Real2Edit2Real:基于三维控制接口的机器人演示生成
Real2Edit2Real: Generating Robotic Demonstrations via a 3D Control Interface
December 22, 2025
作者: Yujie Zhao, Hongwei Fan, Di Chen, Shengcong Chen, Liliang Chen, Xiaoqi Li, Guanghui Ren, Hao Dong
cs.AI
摘要
尽管机器人学习的最新进展得益于大规模数据集和强大的视觉运动策略架构,但策略鲁棒性仍受限于采集多样化演示数据的高昂成本,尤其是在操作任务的空间泛化方面。为减少重复性数据采集,我们提出Real2Edit2Real框架,通过3D控制界面将3D可编辑性与2D视觉数据相融合来生成新演示。该方法首先通过公制尺度的3D重建模型从多视角RGB观测中重建场景几何结构,基于重建几何对点云进行深度可靠的3D编辑以生成新操作轨迹,同时通过几何校正机器人位姿来恢复物理一致的深度信息,为合成新演示提供可靠条件。最后,我们提出以深度作为主要控制信号,结合动作、边缘和射线图的多条件视频生成模型,合成空间增强的多视角操作视频。在四个真实世界操作任务上的实验表明,仅需1-5个原始演示生成的训练数据,其策略性能即可媲美或超越使用50个真实演示训练的模型,将数据效率提升高达10-50倍。

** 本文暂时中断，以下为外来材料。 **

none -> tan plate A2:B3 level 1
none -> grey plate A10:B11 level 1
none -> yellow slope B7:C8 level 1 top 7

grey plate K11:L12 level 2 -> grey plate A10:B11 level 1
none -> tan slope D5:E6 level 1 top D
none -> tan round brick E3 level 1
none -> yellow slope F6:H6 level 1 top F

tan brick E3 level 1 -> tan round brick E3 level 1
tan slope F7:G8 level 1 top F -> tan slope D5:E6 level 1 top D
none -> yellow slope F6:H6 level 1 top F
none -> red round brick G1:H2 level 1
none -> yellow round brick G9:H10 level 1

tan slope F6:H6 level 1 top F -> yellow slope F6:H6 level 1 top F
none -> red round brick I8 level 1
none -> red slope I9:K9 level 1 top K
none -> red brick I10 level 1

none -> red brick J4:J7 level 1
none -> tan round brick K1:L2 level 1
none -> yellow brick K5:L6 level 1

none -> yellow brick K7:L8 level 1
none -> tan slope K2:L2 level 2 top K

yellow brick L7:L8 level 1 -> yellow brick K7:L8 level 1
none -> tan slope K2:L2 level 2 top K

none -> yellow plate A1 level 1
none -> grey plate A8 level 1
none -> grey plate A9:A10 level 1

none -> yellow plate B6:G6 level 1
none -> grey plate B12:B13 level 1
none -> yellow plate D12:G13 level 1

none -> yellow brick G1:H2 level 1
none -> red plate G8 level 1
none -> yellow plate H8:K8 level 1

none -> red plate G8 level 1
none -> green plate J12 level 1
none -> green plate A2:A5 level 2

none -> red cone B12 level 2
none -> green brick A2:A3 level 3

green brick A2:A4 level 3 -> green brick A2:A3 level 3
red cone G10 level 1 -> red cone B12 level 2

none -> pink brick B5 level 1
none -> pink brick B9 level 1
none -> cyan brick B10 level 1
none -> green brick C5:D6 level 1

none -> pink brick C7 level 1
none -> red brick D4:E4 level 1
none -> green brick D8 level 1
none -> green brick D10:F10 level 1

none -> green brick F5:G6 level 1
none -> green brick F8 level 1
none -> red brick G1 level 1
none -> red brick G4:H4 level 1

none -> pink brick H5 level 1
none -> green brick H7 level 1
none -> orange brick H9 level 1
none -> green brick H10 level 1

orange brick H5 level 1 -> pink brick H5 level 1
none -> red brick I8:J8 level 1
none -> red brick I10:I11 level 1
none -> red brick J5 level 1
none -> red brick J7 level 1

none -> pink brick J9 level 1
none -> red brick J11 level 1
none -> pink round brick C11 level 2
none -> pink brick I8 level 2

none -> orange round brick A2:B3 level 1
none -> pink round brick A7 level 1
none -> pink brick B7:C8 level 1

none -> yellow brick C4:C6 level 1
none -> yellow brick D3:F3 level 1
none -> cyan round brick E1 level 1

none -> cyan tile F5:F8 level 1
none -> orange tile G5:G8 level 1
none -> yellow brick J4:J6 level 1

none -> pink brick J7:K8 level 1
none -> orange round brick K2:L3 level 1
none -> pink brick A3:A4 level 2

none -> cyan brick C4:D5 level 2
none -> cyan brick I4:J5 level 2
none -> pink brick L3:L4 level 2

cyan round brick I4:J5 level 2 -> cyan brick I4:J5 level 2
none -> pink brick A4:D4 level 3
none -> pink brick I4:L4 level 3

此外,高度和纹理编辑的实验结果验证了框架的灵活性与可扩展性,表明其具备成为统一数据生成框架的潜力。
English
Recent progress in robot learning has been driven by large-scale datasets and powerful visuomotor policy architectures, yet policy robustness remains limited by the substantial cost of collecting diverse demonstrations, particularly for spatial generalization in manipulation tasks. To reduce repetitive data collection, we present Real2Edit2Real, a framework that generates new demonstrations by bridging 3D editability with 2D visual data through a 3D control interface. Our approach first reconstructs scene geometry from multi-view RGB observations with a metric-scale 3D reconstruction model. Based on the reconstructed geometry, we perform depth-reliable 3D editing on point clouds to generate new manipulation trajectories while geometrically correcting the robot poses to recover physically consistent depth, which serves as a reliable condition for synthesizing new demonstrations. Finally, we propose a multi-conditional video generation model guided by depth as the primary control signal, together with action, edge, and ray maps, to synthesize spatially augmented multi-view manipulation videos. Experiments on four real-world manipulation tasks demonstrate that policies trained on data generated from only 1-5 source demonstrations can match or outperform those trained on 50 real-world demonstrations, improving data efficiency by up to 10-50x. Moreover, experimental results on height and texture editing demonstrate the framework's flexibility and extensibility, indicating its potential to serve as a unified data generation framework.